Supporting International Women's Day

Thinking about Carl Dean and #IWD2025

Today, March 8, is International Women’s Day.

It’s also the day after Dolly Parton released a new song after losing her husband, Carl Dean.

In my opinion, the two are intertwined because Carl was possibly the ultimate example of supporting a woman behind the scenes.  I was thinking about Carl and how none of us know much about him beyond the fact that they were married for 60 years. He avoided the spotlight to an extreme that this introvert could only marvel at. As popular, loved, and public as Dolly is, Carl was none of those things and never needed to be.

He supported his wife, and her success was enough for him. He didn’t need credit from her fans or public acknowledgement of what a good man he was for supporting her.
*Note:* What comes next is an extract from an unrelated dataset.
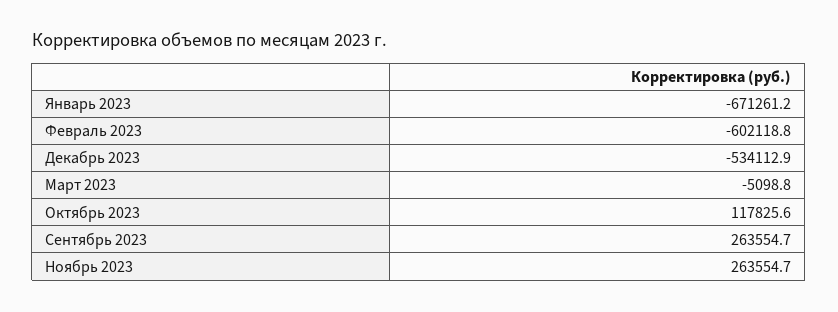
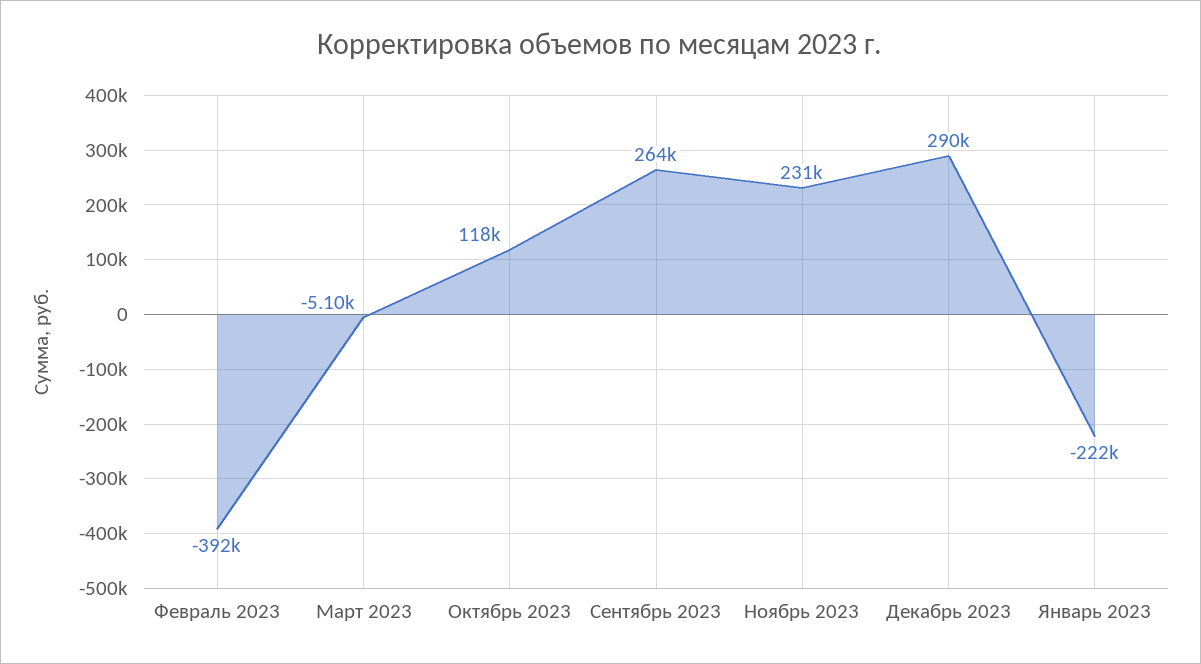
Январь 2023: -671261.2 -> -222000
Февраль 2023: -602118.8 -> -392000
Декабрь 2023: -534112.9 -> 290000
Ноябрь 2023: 263554.7 -> 231000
He only wanted to see her be what she wanted to be.

There are no humble-brag social media posts from Carl; there are no interviews where he talks about what it means to support her; he just quietly does it and goes about his life.

Supporting the women we love- wives, daughters, friends, and family- and the many talented women we work with should look the same. Men, there’s no need to draw attention to our efforts to support the women around us. (He says this while unironically writing a post about it.)

Just get out of the way and let them shine. A woman getting attention for her accomplishments never threatened Carl Dean; why should it threaten us so much?

When we refer to women as “DEI hires,” what we are really saying is that we aren’t secure enough in our own accomplishments to let someone else shine. I imagine Carl would be embarrassed of us. I suppose the idea that we must diminish any woman’s achievements would be utterly unacceptable to the man who spent 60 years married to one of the most famous women in the world without ever feeling the need to grab the spotlight for himself.

We need examples like that. Carl Dean was one.